Im Gegensatz zum weisungsgebundenen Arbeitnehmer kann ein arbeitnehmerähnlicher Selbstständiger im Wesentlichen frei seine Tätigkeit gestalten und seine Arbeitszeit bestimmen.[9] Deshalb ist nicht ersichtlich, weshalb ein auf Basis eines freien Dienst- oder Werkvertrags tätiger Selbstständiger den ihm durch § 3 Abs. 1 PflegeZG eingeräumten Anspruch auf Pflegezeit benötigt.[10]

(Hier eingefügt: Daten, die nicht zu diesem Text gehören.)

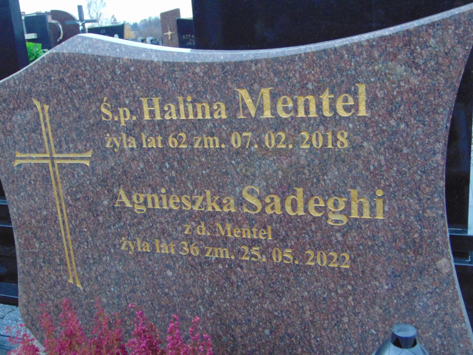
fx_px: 533
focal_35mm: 39
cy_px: 178
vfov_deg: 36.8
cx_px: 236
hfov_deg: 47.9
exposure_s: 1/13
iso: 400
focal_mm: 6.9
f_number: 3.3
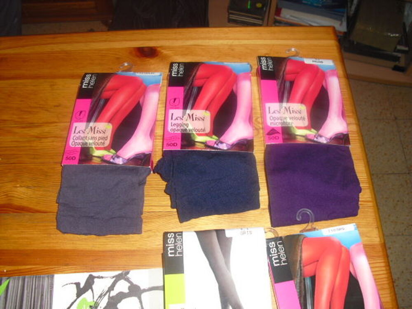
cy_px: 154
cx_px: 206
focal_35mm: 36
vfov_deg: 39.7
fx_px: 428
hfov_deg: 51.4
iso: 100
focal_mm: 6.3
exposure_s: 1/60
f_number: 3.1
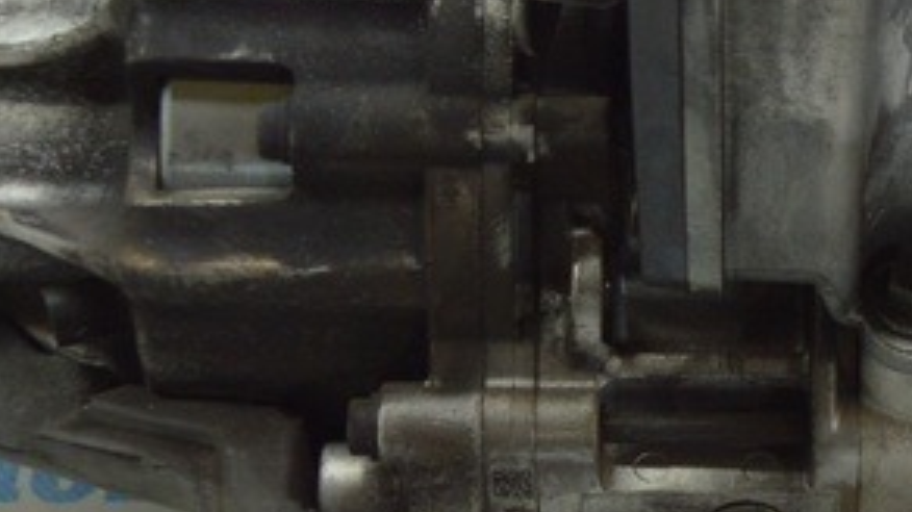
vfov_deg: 10.0
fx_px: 2925
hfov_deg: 17.5
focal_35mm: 121
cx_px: 787
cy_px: 248
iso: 400
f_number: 3.8
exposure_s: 1/40
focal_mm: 22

[1] BT-Drucks. 16/7439 S. 93, 94 zu § 7 Abs. 1. Den persönlichen Anwendungsbereich insoweit ebenfalls bejahend ErfK/Gallner/Bubach, 24. Aufl. 2024, § 3 PflegeZG, Rz. 1.

S. zur vergleichbaren Situation der Anwendbarkeit des BUrlG Tillmanns, § 2 BUrlG, Rz. 21 ff.

[6] BAG, Beschluss v. 9.4.2019, 9 AZB 2/19, Rz. 19; vgl. auch BAG, Beschluss v. 21.1.2019, 9 AZB 23/18, Rz. 31 m. w. N.; ebenso KR/Treber, 13. Aufl. 2022, §§ 1-8 PflegeZG, Rz. 18.
[7] BAG, Urteil v. 15.11.2005, 9 AZR 626/04, s. hierzu auch Reinhard/Schütz, EFZG, 1. Aufl. 2006, § 1 EFZG, Rz. 7.
[10] Kritisch zur Einbeziehung auch Linck, BB 2008, 2738.